> [Passage shown]
※ ※ ※

A mere few days ago — 27 June 2015 to be precise — charlieharvey.org.uk celebrated its 11th birthday. They grow up quick, don’t they? It is now officially old enough to go to big school, at least if the Tories haven’t closed all the schools yet.
In internet terms, 11 is ancient. Not as ancient as charlieharvey.com, which I have had since 2001, making it old enough to be getting interested in drugs and boys or whatever 14 year olds are into these days. I digress. I thought I’d have a look at what the web was like when I launched this site iall those years ago in 2004, with massive thanks to the wonderful wayback machine.
On 27 July 2004, Barack Obama was launching his career with a keynote speech at the Democratic National Convention, Iraq was in flames and I was registering a domain name. This was to be my "life admin" site with all the things I did online — a todo list, an RSS aggregator, a gallery of pictures, a calendar, my contact form and my webmail. A mixture of Facebook and Remember the Milk.
I was able to "use perl and php and do interactive stuff". Easyspace, where I was hosting charlieharvey.com, didn’t have such advanced technologies, it would only host static HTML. The tech stack of the time was perl and CGI on Zeus web server. It was the first time I had paid for domain hosting for my own project, I think. The front page was an HTML meta redirect to a perl script called ctrl.pl, because it was supposed to be a "control panel". Nowadays, I guess we’d call it a dashboard and fill it with spurious graphs.

※ ※ ※

> [Exercise set]
(a) From the blog post about the website's eleventh birthday, print everything from "In internet terms, 11" down to "wonderful wayback machine.".
(b) Translate this sentence from the blog post about the website's eleventh birthday into French: "The tech stack of the time was perl and CGI on Zeus web server."
The material can be skipped; nothing here depends on it.

> [Supplied material]
※ ※ ※

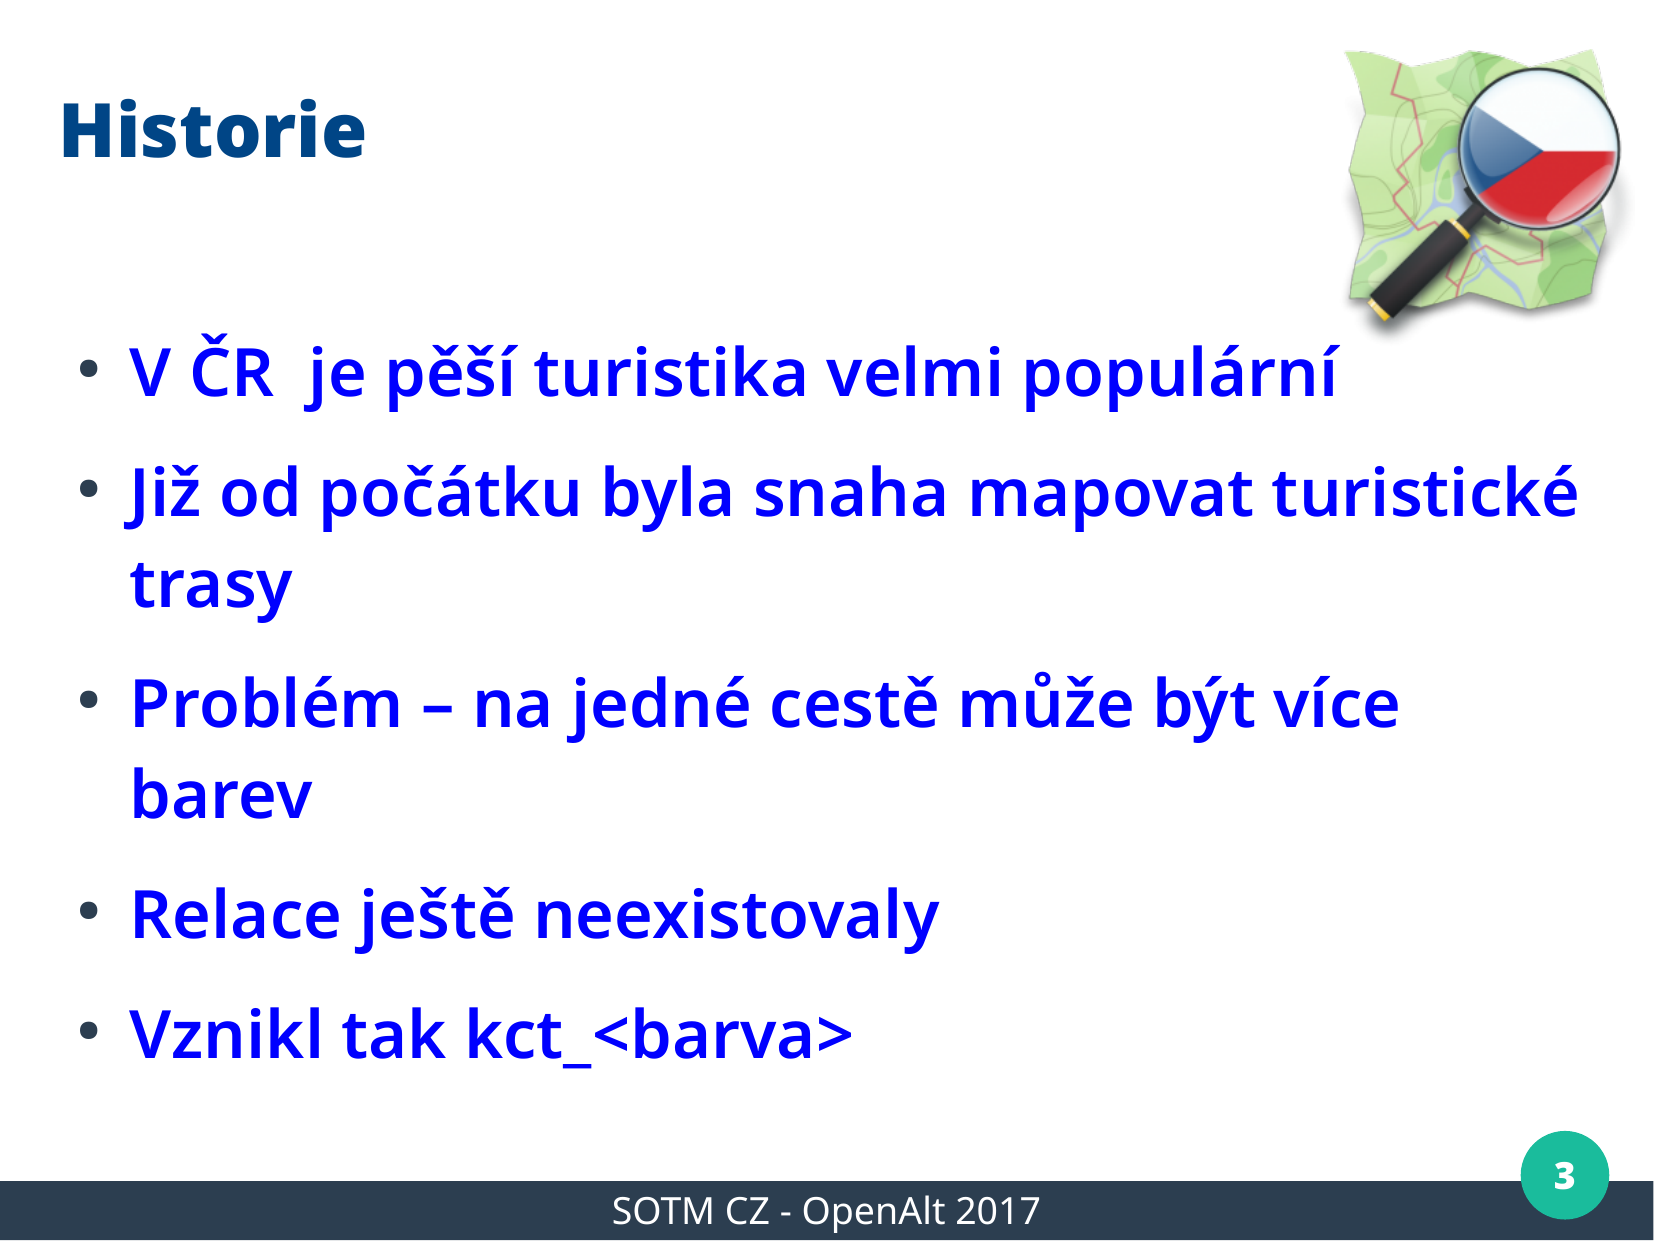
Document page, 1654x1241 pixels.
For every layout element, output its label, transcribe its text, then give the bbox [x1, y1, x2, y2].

※ ※ ※

> [Task-by-task results]
(a)
In internet terms, 11 is ancient. Not as ancient as charlieharvey.com, which I have had since 2001, making it old enough to be getting interested in drugs and boys or whatever 14 year olds are into these days. I digress. I thought I’d have a look at what the web was like when I launched this site iall those years ago in 2004, with massive thanks to the wonderful wayback machine.

(b) La pile technologique de l'époque était perl et CGI sur le serveur web Zeus.